Bork’s influence on conservative legal thought was also lasting. In the 1970s, he was among the first to argue for interpreting the Constitution based on its “original intent,” an idea that was later championed by Scalia and Justice Clarence Thomas.
As a scholar of antitrust law, Bork helped fundamentally change the thinking behind the law. He criticized those who targeted “big” businesses as monopolies and said antitrust law should focus instead on the welfare of consumers. At Yale, students joked that Bork taught “pro-trust,” not antitrust. But his views are now widely accepted.
Bork stepped down from the bench a year after his Senate defeat, and he wrote several books renewing his criticism of liberalism. In the last year, he served as a chairman of Republican presidential nominee Mitt Romney’s advisory committee on the judiciary and the courts.
Scalia praised Bork as “one of the most influential legal scholars of the past 50 years.

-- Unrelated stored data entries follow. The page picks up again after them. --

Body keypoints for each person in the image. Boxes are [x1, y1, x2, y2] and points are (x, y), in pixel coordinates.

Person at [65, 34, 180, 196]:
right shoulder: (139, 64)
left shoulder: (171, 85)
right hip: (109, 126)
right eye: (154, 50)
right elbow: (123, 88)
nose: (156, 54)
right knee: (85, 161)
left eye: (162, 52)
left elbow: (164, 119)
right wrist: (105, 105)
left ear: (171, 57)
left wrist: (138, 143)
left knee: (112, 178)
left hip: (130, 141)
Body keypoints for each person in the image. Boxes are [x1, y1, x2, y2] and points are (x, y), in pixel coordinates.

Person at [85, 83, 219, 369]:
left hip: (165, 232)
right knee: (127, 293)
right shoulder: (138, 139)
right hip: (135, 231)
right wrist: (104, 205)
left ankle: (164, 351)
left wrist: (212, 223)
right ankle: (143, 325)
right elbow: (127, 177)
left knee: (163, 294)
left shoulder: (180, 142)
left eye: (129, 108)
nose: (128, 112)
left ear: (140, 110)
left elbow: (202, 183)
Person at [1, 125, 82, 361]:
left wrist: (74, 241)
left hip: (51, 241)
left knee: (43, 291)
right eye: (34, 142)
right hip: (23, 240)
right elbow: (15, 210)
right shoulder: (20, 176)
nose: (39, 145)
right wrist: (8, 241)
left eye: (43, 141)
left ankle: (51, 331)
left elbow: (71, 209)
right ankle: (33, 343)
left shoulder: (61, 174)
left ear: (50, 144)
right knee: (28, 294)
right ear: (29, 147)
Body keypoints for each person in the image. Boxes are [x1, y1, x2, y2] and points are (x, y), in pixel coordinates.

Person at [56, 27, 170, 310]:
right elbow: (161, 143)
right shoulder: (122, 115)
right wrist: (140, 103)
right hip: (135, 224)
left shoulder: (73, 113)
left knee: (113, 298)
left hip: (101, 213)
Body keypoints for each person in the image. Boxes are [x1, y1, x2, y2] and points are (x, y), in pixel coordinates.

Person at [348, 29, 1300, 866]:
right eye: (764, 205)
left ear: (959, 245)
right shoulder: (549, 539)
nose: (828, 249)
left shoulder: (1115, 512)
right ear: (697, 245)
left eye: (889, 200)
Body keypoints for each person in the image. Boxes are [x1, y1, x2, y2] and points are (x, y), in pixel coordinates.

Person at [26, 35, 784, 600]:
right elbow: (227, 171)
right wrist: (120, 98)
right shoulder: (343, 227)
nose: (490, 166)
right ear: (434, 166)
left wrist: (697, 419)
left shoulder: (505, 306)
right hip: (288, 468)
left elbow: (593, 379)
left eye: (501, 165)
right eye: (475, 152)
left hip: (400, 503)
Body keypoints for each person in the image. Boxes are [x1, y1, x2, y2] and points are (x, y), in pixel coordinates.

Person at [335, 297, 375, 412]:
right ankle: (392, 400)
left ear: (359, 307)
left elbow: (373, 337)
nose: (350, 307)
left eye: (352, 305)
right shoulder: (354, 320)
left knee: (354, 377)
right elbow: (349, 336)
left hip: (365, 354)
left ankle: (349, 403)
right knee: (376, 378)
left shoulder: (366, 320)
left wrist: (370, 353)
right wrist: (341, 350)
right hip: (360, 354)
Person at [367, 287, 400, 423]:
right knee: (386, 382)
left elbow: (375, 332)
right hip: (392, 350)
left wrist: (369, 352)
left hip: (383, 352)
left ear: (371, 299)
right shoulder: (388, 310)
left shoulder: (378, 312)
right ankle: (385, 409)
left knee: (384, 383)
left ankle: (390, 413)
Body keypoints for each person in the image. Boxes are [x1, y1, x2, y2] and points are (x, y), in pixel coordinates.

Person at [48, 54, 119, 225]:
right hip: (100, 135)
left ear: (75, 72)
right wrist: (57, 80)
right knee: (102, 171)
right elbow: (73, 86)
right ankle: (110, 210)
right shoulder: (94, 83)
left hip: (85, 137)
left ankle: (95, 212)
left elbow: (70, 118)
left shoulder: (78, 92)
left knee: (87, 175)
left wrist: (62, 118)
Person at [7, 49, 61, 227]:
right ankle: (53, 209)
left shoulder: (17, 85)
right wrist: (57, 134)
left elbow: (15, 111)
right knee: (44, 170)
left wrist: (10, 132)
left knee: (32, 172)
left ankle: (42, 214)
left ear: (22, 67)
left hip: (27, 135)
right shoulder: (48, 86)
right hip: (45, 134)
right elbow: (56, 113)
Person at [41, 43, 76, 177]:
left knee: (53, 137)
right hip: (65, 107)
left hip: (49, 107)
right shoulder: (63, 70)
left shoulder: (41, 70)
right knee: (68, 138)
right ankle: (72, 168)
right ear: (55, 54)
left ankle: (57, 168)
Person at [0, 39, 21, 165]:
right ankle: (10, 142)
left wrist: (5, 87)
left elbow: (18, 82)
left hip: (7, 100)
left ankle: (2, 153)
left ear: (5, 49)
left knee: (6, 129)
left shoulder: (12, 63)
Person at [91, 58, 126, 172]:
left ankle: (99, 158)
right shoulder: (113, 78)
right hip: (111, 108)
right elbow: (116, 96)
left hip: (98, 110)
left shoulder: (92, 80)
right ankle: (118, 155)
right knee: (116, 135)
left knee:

His impact on legal thinking in the fields of antitrust and constitutional law was profound and lasting. More important for the final accounting, he was a good man and a loyal citizen.”
Bork was born in Pittsburgh on March 1, 1927, and served in the Marines. He graduated from the University of Chicago and its law school and worked as a lawyer in New York and Chicago before joining the Yale faculty in 1962.
His first wife, Claire Davidson, died in 1980. He married Mary Ellen Bork, a former nun, in 1982. She survives him, along with three children from his first marriage, sons Robert and Charles Bork and daughter Ellen Bork, and two grandchildren.